TASK STATEMENT:
Lay out the rows below as a Markdown table with the columns Number and Row line, one numbered entry per line and no blank lines. Leave the pictures out of the answer.

Data visualization images:
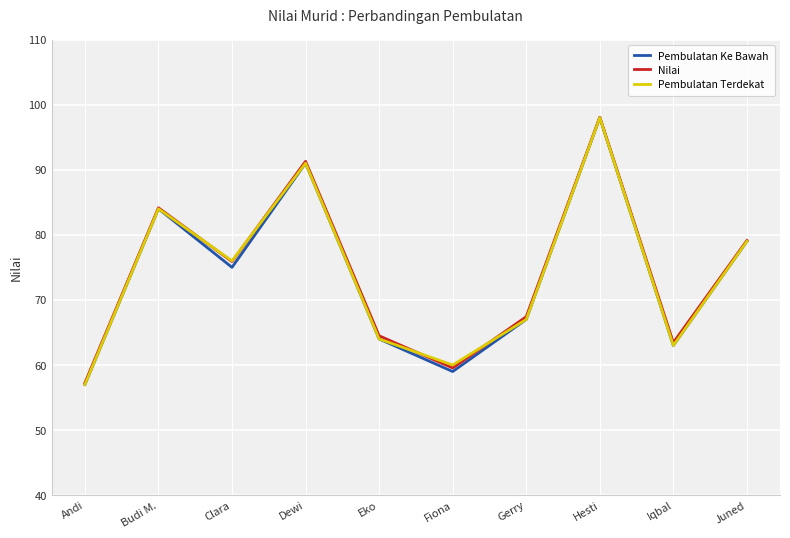

Which label corresponds to the largest value in the chart?

Hesti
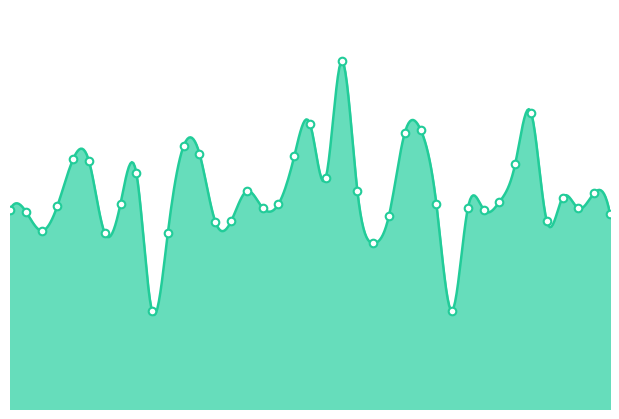

Which has a higher value, 2019-01-27 or 2019-02-06?

2019-01-27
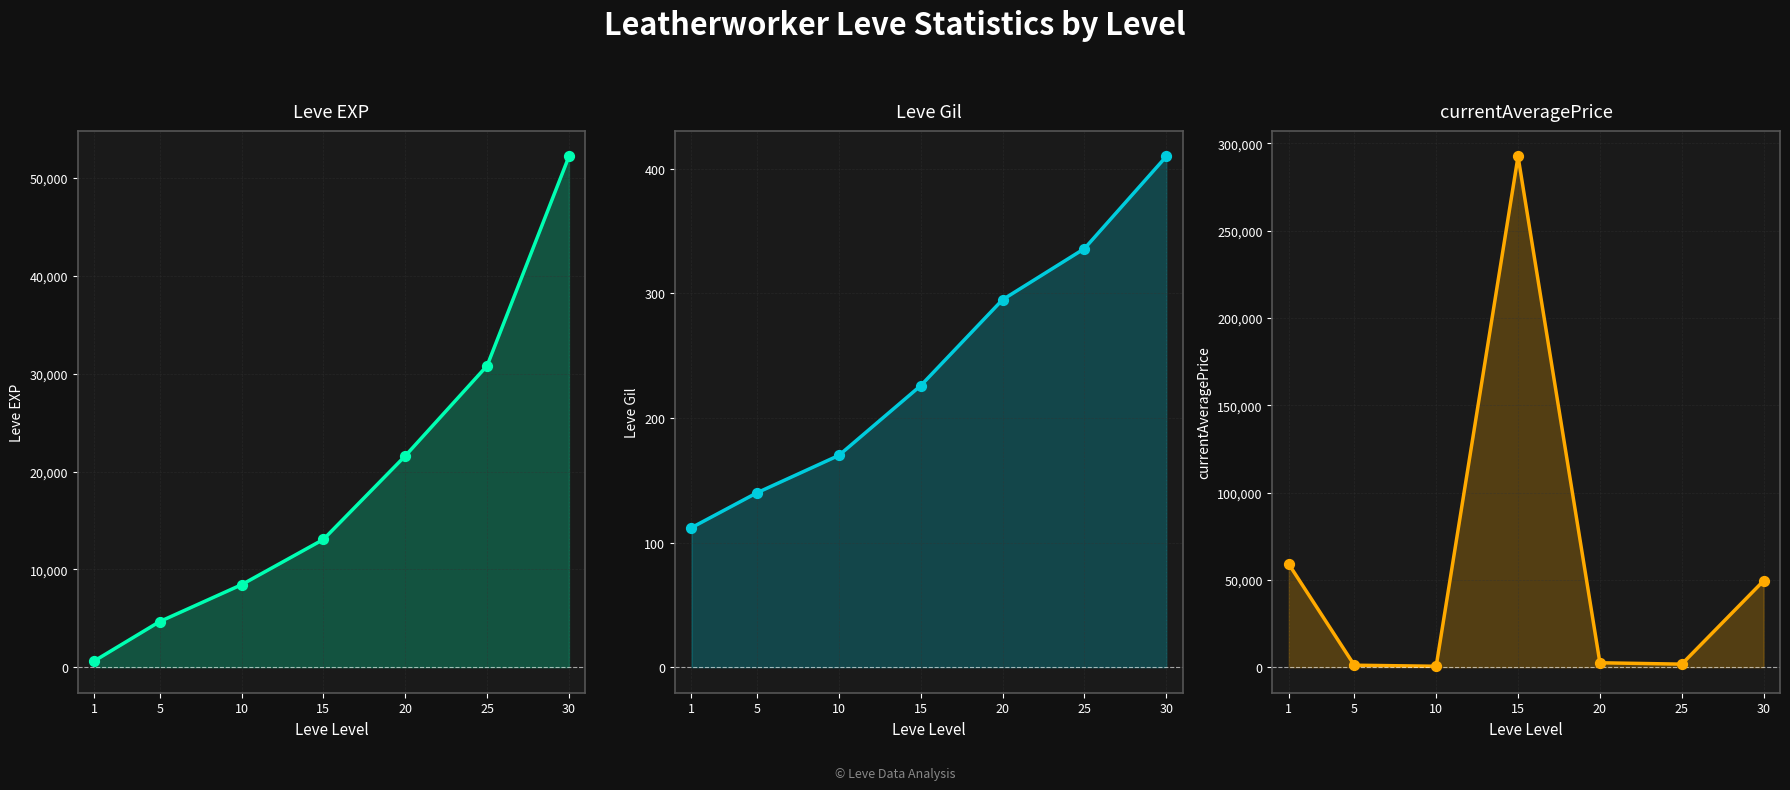

Which series contains the highest Y value?

currentAveragePrice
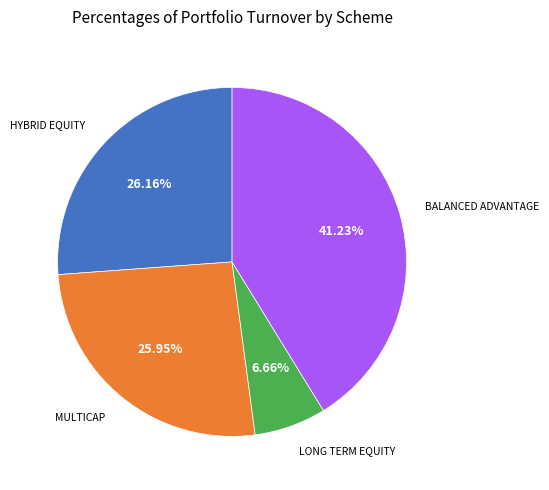

Does any single category account for the majority?

No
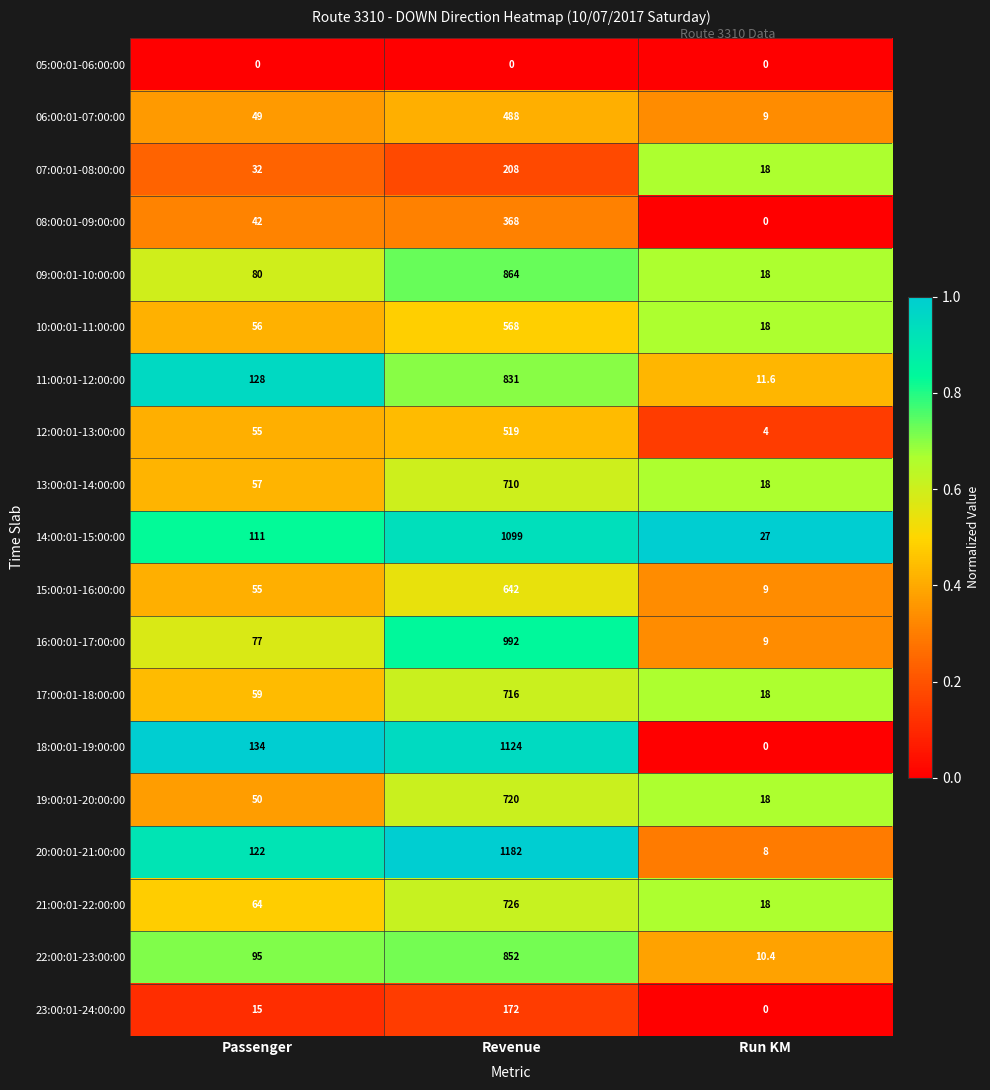

What is the total value across all series at Passenger?

1281.0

ANSWER TO THE PROBLEM:
| Number | Row line |
|---|---|
| 1 | Which label corresponds to the largest value in the chart? |
| 2 | Hesti |
| 3 | Which has a higher value, 2019-01-27 or 2019-02-06? |
| 4 | 2019-01-27 |
| 5 | Which series contains the highest Y value? |
| 6 | currentAveragePrice |
| 7 | Does any single category account for the majority? |
| 8 | No |
| 9 | What is the total value across all series at Passenger? |
| 10 | 1281.0 |